+++ Reading text

Finite Element Analysis of Self Expanding Transcatheter Aortic Valves reveals Increased Stent contact Pressure is Associated with Higher Conduction Abnormality Risk

Abstract

For transcatheter aortic valve implantation (TAVI), selecting optimal valve size and implantation depth within aortic root is crucial for preventing complications, such as conduction problems and paravalvular leak. Computational modeling offers comprehensive assessment of patient-specific TAVI scenarios at pre-operative stage enabling calculation of aortic wall mechanical stresses and deformations from the implanted valve. Here, our objective is to develop patient-specific finite element computational modeling approaches for comprehensive biomechanical assessment of TAVI to investigate correlations between post-TAVI aortic wall mechanics and post-TAVI complications. This investigation is in collaboration with Hamad Heart Hospital TAVI program in Qatar where Medtronic Core Valve is the most commonly used TAV, hence we focused on this valve type. A total of 54 retrospective cases were analyzed. Among the study cohort, 24 patients received 26mm valve, 23 patients received 29mm valve, and 7 patients received 34mm valve. ABAQUS finite element analysis (FEA) software was used for complete TAVI simulation operation. For each TAVI case, FEA revealed biomechanical stress and deformation patterns on aortic root. Studied parameters are average and maximum values of contact pressure, von mises stresses, and radial displacements. Studied cases were grouped into cases that experienced complications post-TAVI and cases that did not experience complications post-TAVI. Using ABAQUS, we successfully simulated complete TAVI implantation and carried out FEA for aortic root stress and deformation patterns for studied cases. Statistical analysis revealed that TAVI contact pressure was higher for cases suffering from conduction abnormalities, suggesting stent pressure is an important factor influencing conduction abnormalities experienced post-TAVI. FEA is a powerful approach for simulating TAVI and predicting possible post-TAVI complications, and advancing such models will enhance therapy planning for TAVI therapy.

++++++
+++ Exercise data

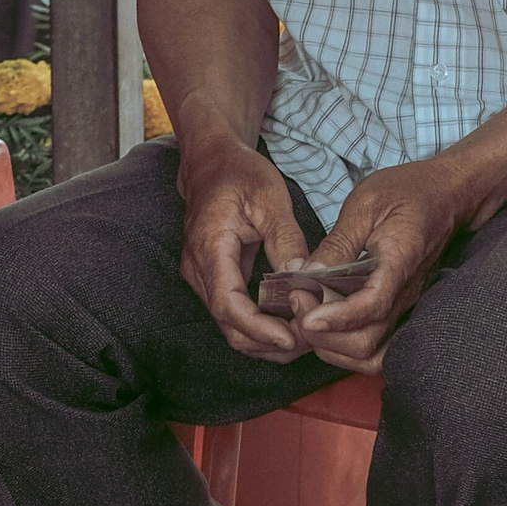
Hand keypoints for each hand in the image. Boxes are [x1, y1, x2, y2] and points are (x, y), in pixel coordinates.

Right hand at [177, 128, 317, 356]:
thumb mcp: (269, 197)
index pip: (229, 305)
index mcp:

++++++

According to the abstract on transcatheter aortic valve modeling, which finite element software was used to simulate the implantation? Rely only on the text to respond; the data is not needed.

ABAQUS finite element analysis (FEA) software.